Sometimes, it’s just better to do it yourself. Like when its time to make custom parts for your Polecam. And in this case, when I say by myself, I mean with all of the adult males from the farm leading the charge and me in the dust.
When I added the Ronin M head to the kit, I needed a counter weight to balance the Toshiba head & zoom lens payload. For that, I needed a piece or steel. To work the steel, I needed my in-laws. Good thing we were visiting and they have spare parts around the farm.
As often happens on the farm, a simple request to cut some metal turns into a group outing. Maybe because someone needs to check your math before turning on the torch, maybe because they need to check the soundness of my idea. Either way, what was 2 of us turned into a gathering. The steel that was selected was from (if memory serves) old church windows. It was used to assist with the opening and closing of said windows. This was good as I would not have to train the steel to behave as a counterbalance when it was cut and ready for use.
First we had to figure out how much weight I needed, then divide that by the square inverse of the size of the hole in my head. It was a large number. Upon checking my math, a different formula was chosen, checked and prepped. The torch was lit and cutting began. We were close on weight after the first cut, however the existing holes threw off our weight by a 2 ounces… so back to the torch. Then to the grinder to take off the weathering from years outside in the elements. A drill press was used to make a hole so the steel so threads could be put in. More polishing and boom. A custom counter weight. Shortly after that I used the head at the Sony E3 event in Anaheim, CA.
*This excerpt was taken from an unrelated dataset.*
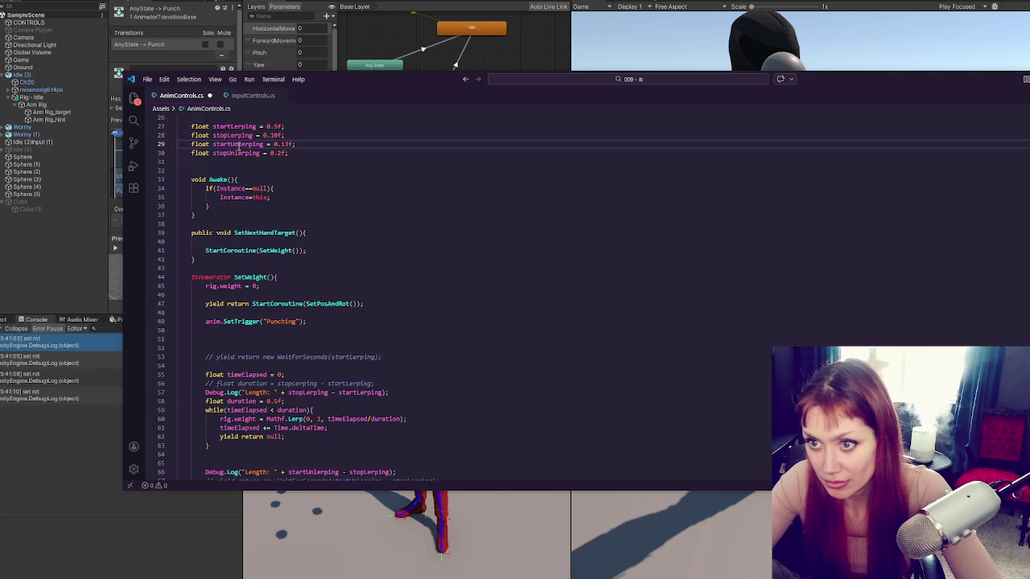
scroll(399, 435, "down", 5)
double_click(399, 439)
left_click(407, 427)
In all seriousness, my dad-in-law gets 107% of the credit on this one. He did all the math in his head to figure out the weight (per cubic inch) of the steel, adjust for the existing holes and anticipate the loss of material that would occur during the grinding/polishing. He planned to be a little over, and it was. Trim to perfection. Nailed it. I asked if he would be interested in making more parts for other people. Naw…. was the answer. Too much work.